Os líderes do protesto democrático no Sudão concordaram em interromper sua campanha de desobediência civil e retomar as negociações com a junta militar, informou o mediador etíope nesta terça-feira (11).

A notícia do suposto acordo, que ainda deve ser confirmada pelos militares, foi divulgada quando um alto diplomata americano se preparava para viajar para Cartum com o objetivo de pressionar os generais no poder para que detenham a repressão contra os manifestantes.

“A Aliança para a Liberdade e Mudança acordou interromper a desobediência civil a partir de hoje”, anunciou Mahmud Drir, mediador desde que o primeiro-ministro de seu país, Abiy Ahmed, viajou para o Sudão na semana passada.

“Ambas as partes também acordaram retomar logo as discussões” sobre a transferência do poder para uma administração civil, acrescentou.

O movimento de protesto afirmou em comunicado que está em contato com pessoas para “retomar o trabalho na quarta-feira”.

O mediador etíope explicou que “em um gesto de boa vontade” os militares aceitaram “libertar todos os presos políticos”.

Na noite desta terça-feira, o Conselho de Segurança das Nações Unidas condenou firmemente a violência no Sudão e pediu à Junta Militar e ao movimento de protesto que trabalhem juntos para encontrar uma solução para a crise.

O Conselho de Segurança fez um apelo a todas as partes para que continuem “trabalhando juntos por uma solução consensual para a atual crise”, e manifestou seu apoio aos esforços diplomáticos dirigidos pela África.

Os protestos no Sudão começaram em dezembro, quando o preço do pão triplicou e, na sequência, evoluiu para um movimento político.

Após a destituição do presidente Omar Al-Bashir por parte dos militares em 11 de abril, milhares de manifestantes que estavam acampados em frente ao quartel-general do Exército se recusaram a deixar o local, passando a exigir a transferência de poder para os civis.

Com o fracasso das negociações entre os manifestantes e o Conselho Militar, porém, a manifestação foi violentamente dispersada em 3 de junho. Em reação, os líderes dos protestos convocaram um movimento de desobediência civil no domingo (9).

Desde 3 de junho, a repressão no Sudão deixou 118 mortos e mais de 500 feridos, principalmente nesta data, relata o Comitê de Médicos, ligado ao movimento.

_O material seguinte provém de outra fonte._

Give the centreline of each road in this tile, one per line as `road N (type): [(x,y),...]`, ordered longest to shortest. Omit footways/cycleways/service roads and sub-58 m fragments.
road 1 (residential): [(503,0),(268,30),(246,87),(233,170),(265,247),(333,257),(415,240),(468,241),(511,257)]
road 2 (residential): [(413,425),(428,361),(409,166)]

– Um protesto bem sucedido –

Os manifestantes declararam que a ação de desobediência civil foi um sucesso.

“Isso mostra claramente o que podemos fazer, e de um modo pacífico”, disse Ishraga Mohamed, um dos líderes do movimento de protesto.

Lojas e empresas estavam fechadas nesta terça-feira (11), em Cartum, capital do Sudão, no terceiro dia de um movimento de desobediência civil

Alguns ônibus públicos com passageiros a bordo circulavam em algumas zonas da capital, mas os bairros de negócios de Cartum estavam quase sem circulação, de acordo com um jornalista da AFP.

Os paramilitares das Forças de Apoio Rápidas (RSF) acusados de terem tido um papel importante na repressão de 3 de junho patrulharam as ruas em suas caminhonetes com suas metralhadoras.

O país ficou praticamente isolado do mundo até a madrugada desta terça-feira, quando a conexão de Internet da Sudatel, o principal provedor do país, voltou a ser estabelecida.

Os RSF são considerados pelo movimento de protesto e especialistas como une uma “nova versão” das milícias Janjawid, denunciadas por atrocidades na região de Darfur (oeste), cenário de uma guerra civil desde 2003.

Nesta terça-feira, nove pessoas foram mortas no povoado de Al Dalij, em Darfur, segundo o comitê de médicos que apontou como os Janjawid como responsáveis.

– EUA pede para conter a repressão –

O máximo diplomata de Estados Unidos para África se preparava para viajar nesta quarta-feira ao Sudão para promover o diálogo entre os militares e os representantes do protesto, segundo o Departamento de Estado.

Tibor Nagy, o vice-secretário de Estado para África, pedirá “o fim dos ataques contra os civis” e instará ambos os lados “a trabalhar para a criação de um ambiente que permita” retomar o diálogo, segundo a mesma fonte.

Os Estados Unidos condenaram na semana passada os ataques contra os manifestantes, assim como outros países do Ocidente, embora os aliados árabe de Washington como Egito, Arábia Saudita e Emirados Árabes Unidos manifestaram seu apoio aos militares.